[WHAT YOU SHOULD DO]:
Filter the records for "exploration" and keep each line that has it.

[DATASET EXCERPTS]:
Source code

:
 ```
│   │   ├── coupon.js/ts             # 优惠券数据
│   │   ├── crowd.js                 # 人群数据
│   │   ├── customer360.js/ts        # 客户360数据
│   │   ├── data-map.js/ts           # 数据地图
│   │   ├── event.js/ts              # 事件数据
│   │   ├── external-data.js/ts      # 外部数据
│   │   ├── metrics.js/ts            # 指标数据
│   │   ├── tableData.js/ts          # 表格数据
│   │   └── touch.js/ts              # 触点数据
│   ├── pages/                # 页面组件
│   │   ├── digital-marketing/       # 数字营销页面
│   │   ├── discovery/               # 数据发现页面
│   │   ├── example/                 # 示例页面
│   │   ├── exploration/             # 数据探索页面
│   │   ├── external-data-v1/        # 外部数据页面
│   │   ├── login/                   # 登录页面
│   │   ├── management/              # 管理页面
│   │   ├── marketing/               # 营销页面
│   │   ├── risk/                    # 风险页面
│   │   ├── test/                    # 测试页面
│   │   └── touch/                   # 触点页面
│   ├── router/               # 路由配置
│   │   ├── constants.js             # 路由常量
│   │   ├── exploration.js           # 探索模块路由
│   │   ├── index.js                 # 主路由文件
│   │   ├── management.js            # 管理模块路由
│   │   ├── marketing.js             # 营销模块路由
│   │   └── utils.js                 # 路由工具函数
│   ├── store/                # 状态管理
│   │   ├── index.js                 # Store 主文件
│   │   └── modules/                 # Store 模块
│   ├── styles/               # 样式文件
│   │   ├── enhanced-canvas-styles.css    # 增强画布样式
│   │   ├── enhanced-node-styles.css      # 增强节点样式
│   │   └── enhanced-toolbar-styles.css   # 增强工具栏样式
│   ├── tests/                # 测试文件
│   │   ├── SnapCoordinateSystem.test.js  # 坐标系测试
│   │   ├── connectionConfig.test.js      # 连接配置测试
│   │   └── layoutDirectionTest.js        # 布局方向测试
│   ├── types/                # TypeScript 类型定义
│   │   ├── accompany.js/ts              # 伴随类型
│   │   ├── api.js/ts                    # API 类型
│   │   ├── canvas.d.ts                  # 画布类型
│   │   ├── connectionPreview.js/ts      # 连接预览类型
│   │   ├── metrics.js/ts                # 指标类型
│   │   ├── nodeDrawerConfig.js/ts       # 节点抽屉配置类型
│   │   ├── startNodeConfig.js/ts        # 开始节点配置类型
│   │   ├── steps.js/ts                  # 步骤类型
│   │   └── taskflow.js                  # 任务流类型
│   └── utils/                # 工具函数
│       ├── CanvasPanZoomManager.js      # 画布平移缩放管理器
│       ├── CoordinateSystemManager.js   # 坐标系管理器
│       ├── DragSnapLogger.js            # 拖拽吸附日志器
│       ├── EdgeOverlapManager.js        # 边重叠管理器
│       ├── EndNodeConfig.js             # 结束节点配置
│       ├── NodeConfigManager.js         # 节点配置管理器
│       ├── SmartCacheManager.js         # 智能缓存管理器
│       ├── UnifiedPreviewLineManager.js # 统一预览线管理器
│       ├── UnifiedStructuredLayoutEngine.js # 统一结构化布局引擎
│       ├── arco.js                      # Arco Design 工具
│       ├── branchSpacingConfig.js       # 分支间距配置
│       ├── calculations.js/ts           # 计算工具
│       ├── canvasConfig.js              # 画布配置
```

[ANSWER AREA]:
│   │   ├── exploration/             # 数据探索页面
│   │   ├── exploration.js           # 探索模块路由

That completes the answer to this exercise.